THE PROBLEM:
Could you give the entries back exactly as they stand, minus any pictures?

++++++++++

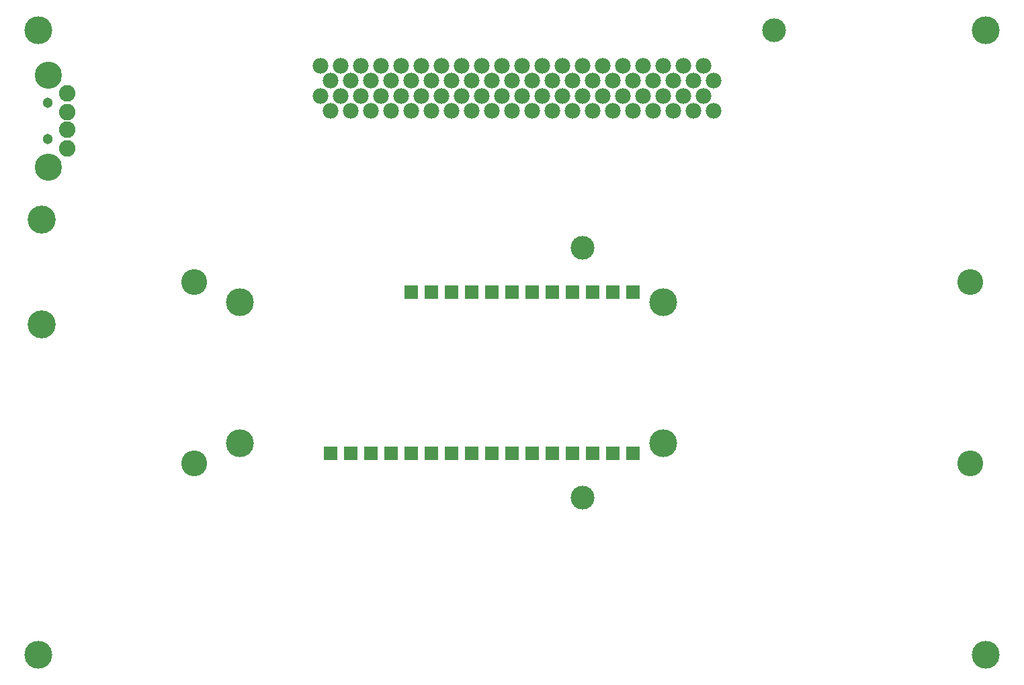
<source format=gbs>
G04 EAGLE Gerber RS-274X export*
G75*
%MOMM*%
%FSLAX34Y34*%
%LPD*%
%INSoldermask Bottom*%
%IPPOS*%
%AMOC8*
5,1,8,0,0,1.08239X$1,22.5*%
G01*
%ADD10R,1.727200X1.727200*%
%ADD11C,3.505200*%
%ADD12C,3.251200*%
%ADD13C,2.997200*%
%ADD14C,1.981200*%
%ADD15C,3.530600*%
%ADD16C,2.082800*%
%ADD17C,3.419200*%
%ADD18C,1.303200*%


D10*
X863600Y342900D03*
X838200Y342900D03*
X812800Y342900D03*
X787400Y342900D03*
X762000Y342900D03*
X736600Y342900D03*
X711200Y342900D03*
X685800Y342900D03*
X660400Y342900D03*
X635000Y342900D03*
X609600Y342900D03*
X584200Y342900D03*
X558800Y342900D03*
X533400Y342900D03*
X508000Y342900D03*
X482600Y342900D03*
X863600Y546100D03*
X838200Y546100D03*
X812800Y546100D03*
X787400Y546100D03*
X762000Y546100D03*
X736600Y546100D03*
X711200Y546100D03*
X685800Y546100D03*
X660400Y546100D03*
X635000Y546100D03*
X609600Y546100D03*
X584200Y546100D03*
D11*
X368300Y533400D03*
X901700Y533400D03*
X901700Y355600D03*
X368300Y355600D03*
D12*
X311150Y330200D03*
X311150Y558800D03*
X1289050Y330200D03*
X1289050Y558800D03*
D13*
X800100Y287020D03*
X800100Y601980D03*
D11*
X1308100Y88900D03*
X114300Y88900D03*
X114300Y876300D03*
D14*
X482600Y774700D03*
X508000Y774700D03*
X533400Y774700D03*
X558800Y774700D03*
X584200Y774700D03*
X609600Y774700D03*
X635000Y774700D03*
X660400Y774700D03*
X685800Y774700D03*
X711200Y774700D03*
X736600Y774700D03*
X762000Y774700D03*
X787400Y774700D03*
X812800Y774700D03*
X838200Y774700D03*
X863600Y774700D03*
X889000Y774700D03*
X914400Y774700D03*
X939800Y774700D03*
X965200Y774700D03*
X469900Y793750D03*
X495300Y793750D03*
X520700Y793750D03*
X546100Y793750D03*
X571500Y793750D03*
X596900Y793750D03*
X622300Y793750D03*
X647700Y793750D03*
X673100Y793750D03*
X698500Y793750D03*
X723900Y793750D03*
X749300Y793750D03*
X774700Y793750D03*
X800100Y793750D03*
X825500Y793750D03*
X850900Y793750D03*
X876300Y793750D03*
X901700Y793750D03*
X927100Y793750D03*
X952500Y793750D03*
X482600Y812800D03*
X508000Y812800D03*
X533400Y812800D03*
X558800Y812800D03*
X584200Y812800D03*
X609600Y812800D03*
X635000Y812800D03*
X660400Y812800D03*
X685800Y812800D03*
X711200Y812800D03*
X736600Y812800D03*
X762000Y812800D03*
X787400Y812800D03*
X812800Y812800D03*
X838200Y812800D03*
X863600Y812800D03*
X889000Y812800D03*
X914400Y812800D03*
X939800Y812800D03*
X965200Y812800D03*
X469900Y831850D03*
X495300Y831850D03*
X520700Y831850D03*
X546100Y831850D03*
X571500Y831850D03*
X596900Y831850D03*
X622300Y831850D03*
X647700Y831850D03*
X673100Y831850D03*
X698500Y831850D03*
X723900Y831850D03*
X749300Y831850D03*
X774700Y831850D03*
X800100Y831850D03*
X825500Y831850D03*
X850900Y831850D03*
X876300Y831850D03*
X901700Y831850D03*
X927100Y831850D03*
X952500Y831850D03*
D13*
X1041400Y876300D03*
D15*
X118900Y505841D03*
X118900Y637159D03*
D16*
X151000Y797000D03*
X151000Y773270D03*
X151000Y750730D03*
X151000Y727000D03*
D17*
X127000Y704000D03*
X127000Y820000D03*
D18*
X126000Y784500D03*
X126000Y739500D03*
D11*
X1308100Y876300D03*
M02*

</source>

++++++++++

RESPONSE:
<source format=gbs>
G04 EAGLE Gerber RS-274X export*
G75*
%MOMM*%
%FSLAX34Y34*%
%LPD*%
%INSoldermask Bottom*%
%IPPOS*%
%AMOC8*
5,1,8,0,0,1.08239X$1,22.5*%
G01*
%ADD10R,1.727200X1.727200*%
%ADD11C,3.505200*%
%ADD12C,3.251200*%
%ADD13C,2.997200*%
%ADD14C,1.981200*%
%ADD15C,3.530600*%
%ADD16C,2.082800*%
%ADD17C,3.419200*%
%ADD18C,1.303200*%


D10*
X863600Y342900D03*
X838200Y342900D03*
X812800Y342900D03*
X787400Y342900D03*
X762000Y342900D03*
X736600Y342900D03*
X711200Y342900D03*
X685800Y342900D03*
X660400Y342900D03*
X635000Y342900D03*
X609600Y342900D03*
X584200Y342900D03*
X558800Y342900D03*
X533400Y342900D03*
X508000Y342900D03*
X482600Y342900D03*
X863600Y546100D03*
X838200Y546100D03*
X812800Y546100D03*
X787400Y546100D03*
X762000Y546100D03*
X736600Y546100D03*
X711200Y546100D03*
X685800Y546100D03*
X660400Y546100D03*
X635000Y546100D03*
X609600Y546100D03*
X584200Y546100D03*
D11*
X368300Y533400D03*
X901700Y533400D03*
X901700Y355600D03*
X368300Y355600D03*
D12*
X311150Y330200D03*
X311150Y558800D03*
X1289050Y330200D03*
X1289050Y558800D03*
D13*
X800100Y287020D03*
X800100Y601980D03*
D11*
X1308100Y88900D03*
X114300Y88900D03*
X114300Y876300D03*
D14*
X482600Y774700D03*
X508000Y774700D03*
X533400Y774700D03*
X558800Y774700D03*
X584200Y774700D03*
X609600Y774700D03*
X635000Y774700D03*
X660400Y774700D03*
X685800Y774700D03*
X711200Y774700D03*
X736600Y774700D03*
X762000Y774700D03*
X787400Y774700D03*
X812800Y774700D03*
X838200Y774700D03*
X863600Y774700D03*
X889000Y774700D03*
X914400Y774700D03*
X939800Y774700D03*
X965200Y774700D03*
X469900Y793750D03*
X495300Y793750D03*
X520700Y793750D03*
X546100Y793750D03*
X571500Y793750D03*
X596900Y793750D03*
X622300Y793750D03*
X647700Y793750D03*
X673100Y793750D03*
X698500Y793750D03*
X723900Y793750D03*
X749300Y793750D03*
X774700Y793750D03*
X800100Y793750D03*
X825500Y793750D03*
X850900Y793750D03*
X876300Y793750D03*
X901700Y793750D03*
X927100Y793750D03*
X952500Y793750D03*
X482600Y812800D03*
X508000Y812800D03*
X533400Y812800D03*
X558800Y812800D03*
X584200Y812800D03*
X609600Y812800D03*
X635000Y812800D03*
X660400Y812800D03*
X685800Y812800D03*
X711200Y812800D03*
X736600Y812800D03*
X762000Y812800D03*
X787400Y812800D03*
X812800Y812800D03*
X838200Y812800D03*
X863600Y812800D03*
X889000Y812800D03*
X914400Y812800D03*
X939800Y812800D03*
X965200Y812800D03*
X469900Y831850D03*
X495300Y831850D03*
X520700Y831850D03*
X546100Y831850D03*
X571500Y831850D03*
X596900Y831850D03*
X622300Y831850D03*
X647700Y831850D03*
X673100Y831850D03*
X698500Y831850D03*
X723900Y831850D03*
X749300Y831850D03*
X774700Y831850D03*
X800100Y831850D03*
X825500Y831850D03*
X850900Y831850D03*
X876300Y831850D03*
X901700Y831850D03*
X927100Y831850D03*
X952500Y831850D03*
D13*
X1041400Y876300D03*
D15*
X118900Y505841D03*
X118900Y637159D03*
D16*
X151000Y797000D03*
X151000Y773270D03*
X151000Y750730D03*
X151000Y727000D03*
D17*
X127000Y704000D03*
X127000Y820000D03*
D18*
X126000Y784500D03*
X126000Y739500D03*
D11*
X1308100Y876300D03*
M02*

</source>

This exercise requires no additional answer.